前作よりさらに上の、オリコン初登場3位の3rdアルバム『Making The Road』。初動売上は25.6万枚で、最近あるラップユニットに抜かれるまでインディーズアルバムの初動売上記録のトップだった。後にミリオンも突破する。健さんのソロプロジェクト繋がりで、今のキッズたちが、今作や他のハイスタの音源を買うこともあるだろうし、今でも売上げ枚数は伸びているのだろうけど。
しかし、英詩のバンドでミリオン超えるって考えられないでしょ!? または、そんなバンドがいたって知ってました? ハイスタの次の世代のモンゴル800 は200万枚ぐらい売れたし、それは本当に素晴らしいことなんだけど、その偉業もハイスタがまさに"ROAD"を"MAKE"したからだとも言えるし、何より、ハイスタは英詩だよ、英詩。
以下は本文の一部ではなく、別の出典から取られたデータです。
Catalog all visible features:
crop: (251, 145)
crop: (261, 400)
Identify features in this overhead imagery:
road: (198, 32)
しかも日本人が歌う。彼等の音楽、人間性がいかに支持されていたかがわかるでしょ。
発売当時ってさ、キッズの間では、アングリーなハードコアや、中身がなくてうるさいだけのLIMP BIZKITみたいなミクスチャーバンドが流行りだしてきてて、メロコアやスカコアの時代は終わりでしょ? みたいな風潮になってきてた。
そんな中発売されたハイスタのアルバムは、メロコアなんてダセーよ!って言っていた、タトゥーやピアスだらけのニーチャンたちも一緒にレジに並ばせた。僕はそんな光景を見て、すごく嬉しくなったのを憶えている。なんや、みんなハイスタ好きやねんやん、みたいな。
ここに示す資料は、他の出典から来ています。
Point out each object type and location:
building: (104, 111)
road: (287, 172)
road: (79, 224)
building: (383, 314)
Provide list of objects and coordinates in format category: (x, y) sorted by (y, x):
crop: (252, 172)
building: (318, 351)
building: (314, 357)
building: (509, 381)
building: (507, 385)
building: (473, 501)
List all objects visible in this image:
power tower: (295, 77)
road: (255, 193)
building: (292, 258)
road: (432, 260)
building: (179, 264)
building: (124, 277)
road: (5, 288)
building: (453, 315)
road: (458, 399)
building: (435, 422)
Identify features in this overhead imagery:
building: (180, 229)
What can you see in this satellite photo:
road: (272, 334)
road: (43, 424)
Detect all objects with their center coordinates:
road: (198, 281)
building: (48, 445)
楽曲の方はというと、自らメジャーを離れ、今や日本のインディーレーベルの代表格となったPIZZA OF DEATHを立ち上げた当時のハイスタのスタンスがそのまま反映されたような、エネルギッシュな内容となっている。BPMのことはわからないけど、ハイスタ全作品の中で一番スピードがあるような気がする。
一曲一曲の歌詞や楽曲に関しても、偉そうに言わせてもらえば、ミュージシャンとして、人間としての彼等の"成長"がそのまま反映されていて、言うまでもなくパーフェクト。
日本のロック史に残る大傑作です。
※輸入版の方は、ジャケ違いで収録曲はほぼ同じ。こちらには、彼等のリスペクトするbloodthirsty butchersの"カラス"のカヴァー"clows"が収録されていますよ。